Dataset items:
--------------------------------------------------
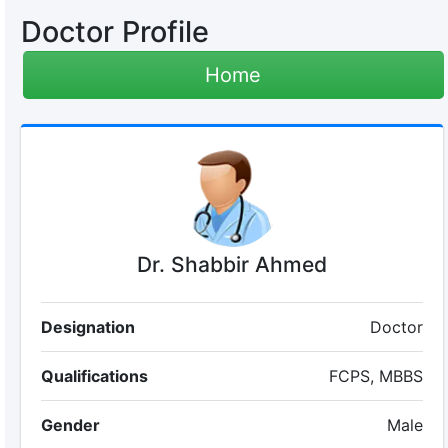
Doctor Profile
Home
Dr. Shabbir Ahmed
Designation
Doctor
Qualifications
FCPS, MBBS
Gender
Male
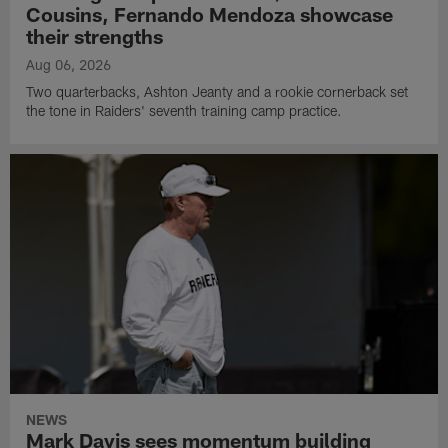
Cousins, Fernando Mendoza showcase
their strengths
Aug 06, 2026
Two quarterbacks, Ashton Jeanty and a rookie cornerback set
the tone in Raiders' seventh training camp practice.
NEWS
Mark Davis sees momentum building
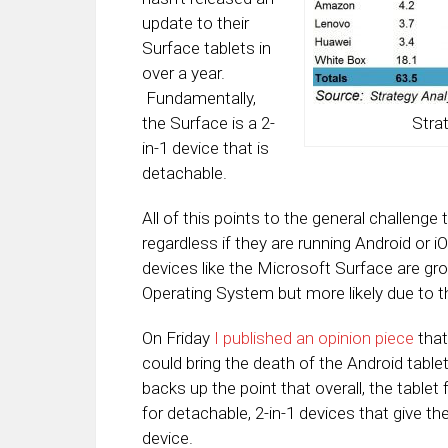
update to their
Surface tablets in
over a year.
Fundamentally,
the Surface is a 2-
Stra
in-1 device that is
detachable.
All of this points to the general challenge 
regardless if they are running Android or iOS
devices like the Microsoft Surface are gr
Operating System but more likely due to th
On Friday
I published an opinion piece
that
could bring the death of the Android tabl
backs up the point that overall, the table
for detachable, 2-in-1 devices that give 
device.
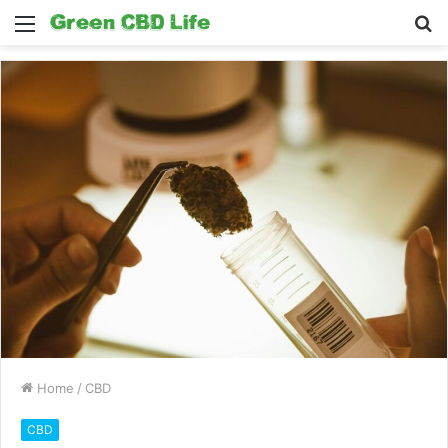
Menu
S
fo
Home
/
CBD
CBD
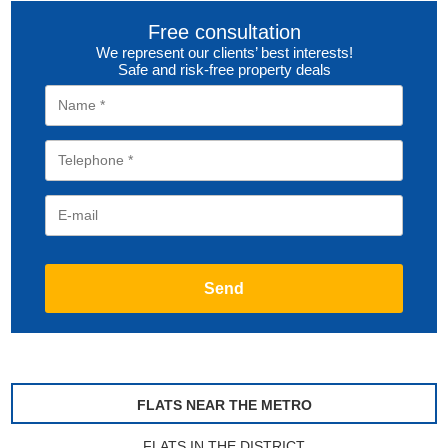
Free consultation
We represent our clients’ best interests!
Safe and risk-free property deals
FLATS NEAR THE METRO
FLATS IN THE DISTRICT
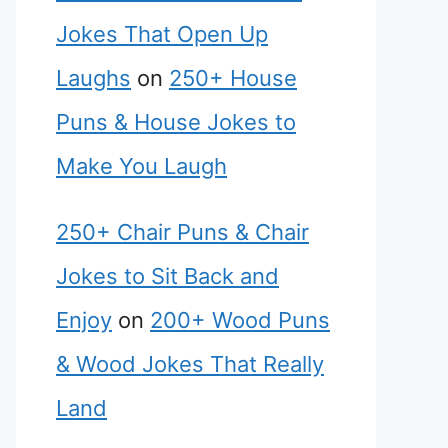
Jokes That Open Up
Laughs
on
250+ House
Puns & House Jokes to
Make You Laugh
250+ Chair Puns & Chair
Jokes to Sit Back and
Enjoy
on
200+ Wood Puns
& Wood Jokes That Really
Land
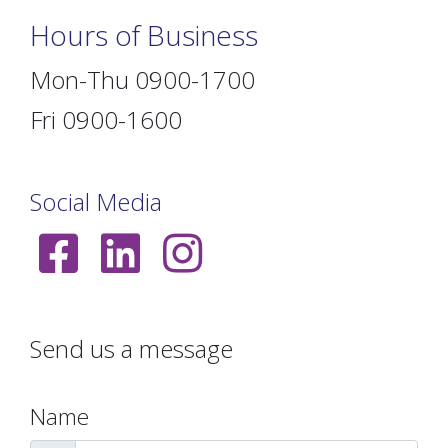
Hours of Business
Mon-Thu 0900-1700
Fri 0900-1600
Social Media
Send us a message
Name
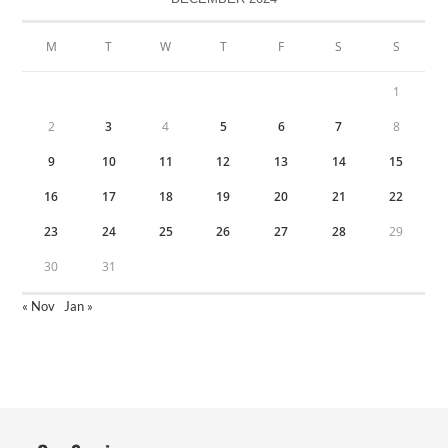
M
T
W
T
F
S
S
1
2
3
4
5
6
7
8
9
10
11
12
13
14
15
16
17
18
19
20
21
22
23
24
25
26
27
28
29
30
31
« Nov
Jan »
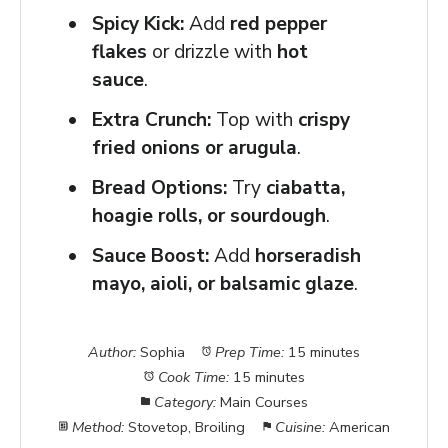
Spicy Kick:
Add
red pepper
flakes
or drizzle with
hot
sauce
.
Extra Crunch:
Top with
crispy
fried onions or arugula
.
Bread Options:
Try
ciabatta,
hoagie rolls, or sourdough
.
Sauce Boost:
Add
horseradish
mayo, aioli, or balsamic glaze
.
Author:
Sophia
Prep Time:
15 minutes
Cook Time:
15 minutes
Category:
Main Courses
Method:
Stovetop, Broiling
Cuisine:
American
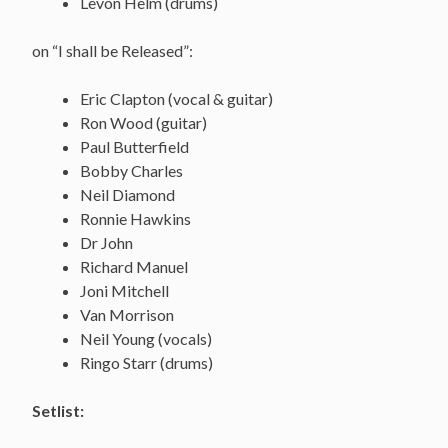
Levon Helm (drums)
on “I shall be Released”:
Eric Clapton (vocal & guitar)
Ron Wood (guitar)
Paul Butterfield
Bobby Charles
Neil Diamond
Ronnie Hawkins
Dr John
Richard Manuel
Joni Mitchell
Van Morrison
Neil Young (vocals)
Ringo Starr (drums)
Setlist:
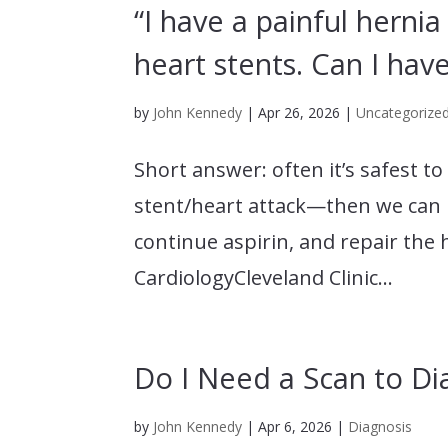
“I have a painful hernia
heart stents. Can I hav
by
John Kennedy
|
Apr 26, 2026
|
Uncategorize
Short answer: often it’s safest t
stent/heart attack—then we can us
continue aspirin, and repair the 
CardiologyCleveland Clinic...
Do I Need a Scan to Di
by
John Kennedy
|
Apr 6, 2026
|
Diagnosis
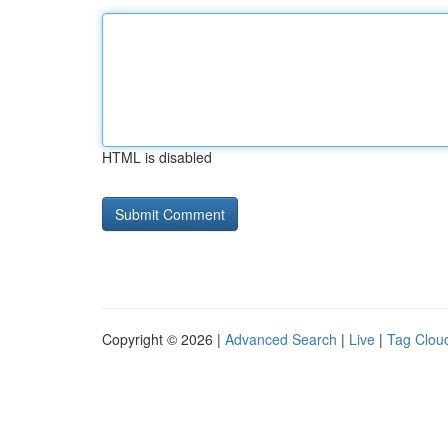
HTML is disabled
Copyright © 2026 |
Advanced Search
|
Live
|
Tag Clou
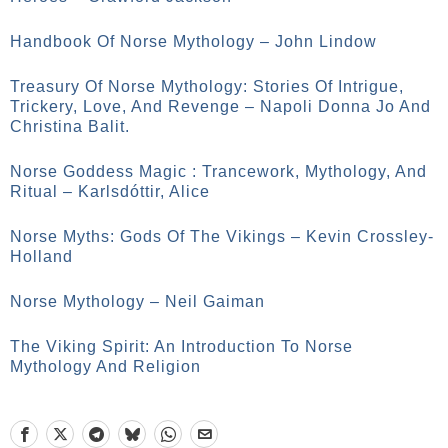
Handbook Of Norse Mythology – John Lindow
Treasury Of Norse Mythology: Stories Of Intrigue,
Trickery, Love, And Revenge – Napoli Donna Jo And
Christina Balit.
Norse Goddess Magic : Trancework, Mythology, And
Ritual – Karlsdóttir, Alice
Norse Myths: Gods Of The Vikings – Kevin Crossley-
Holland
Norse Mythology – Neil Gaiman
The Viking Spirit: An Introduction To Norse
Mythology And Religion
--------------------------------------------------
REQUEST: The response must repeat exactly the lines above from the one with "backs up the point that overall, the table" through the one with "Treasury Of Norse", including both, and must contain no pictures and no other text.

WRITTEN SOLUTION:
backs up the point that overall, the table
for detachable, 2-in-1 devices that give 
device.
Menu
S
fo
Home
/
CBD
CBD
Free consultation
We represent our clients’ best interests!
Safe and risk-free property deals
FLATS NEAR THE METRO
FLATS IN THE DISTRICT
Jokes That Open Up
Laughs
on
250+ House
Puns & House Jokes to
Make You Laugh
250+ Chair Puns & Chair
Jokes to Sit Back and
Enjoy
on
200+ Wood Puns
& Wood Jokes That Really
Land
Hours of Business
Mon-Thu 0900-1700
Fri 0900-1600
Social Media
Send us a message
Name
M
T
W
T
F
S
S
1
2
3
4
5
6
7
8
9
10
11
12
13
14
15
16
17
18
19
20
21
22
23
24
25
26
27
28
29
30
31
« Nov
Jan »
Spicy Kick:
Add
red pepper
flakes
or drizzle with
hot
sauce
.
Extra Crunch:
Top with
crispy
fried onions or arugula
.
Bread Options:
Try
ciabatta,
hoagie rolls, or sourdough
.
Sauce Boost:
Add
horseradish
mayo, aioli, or balsamic glaze
.
Author:
Sophia
Prep Time:
15 minutes
Cook Time:
15 minutes
Category:
Main Courses
Method:
Stovetop, Broiling
Cuisine:
American
Levon Helm (drums)
on “I shall be Released”:
Eric Clapton (vocal & guitar)
Ron Wood (guitar)
Paul Butterfield
Bobby Charles
Neil Diamond
Ronnie Hawkins
Dr John
Richard Manuel
Joni Mitchell
Van Morrison
Neil Young (vocals)
Ringo Starr (drums)
Setlist:
“I have a painful hernia
heart stents. Can I hav
by
John Kennedy
|
Apr 26, 2026
|
Uncategorize
Short answer: often it’s safest t
stent/heart attack—then we can us
continue aspirin, and repair the 
CardiologyCleveland Clinic...
Do I Need a Scan to Di
by
John Kennedy
|
Apr 6, 2026
|
Diagnosis
HTML is disabled
Copyright © 2026 |
Advanced Search
|
Live
|
Tag Clou
Handbook Of Norse Mythology – John Lindow
Treasury Of Norse Mythology: Stories Of Intrigue,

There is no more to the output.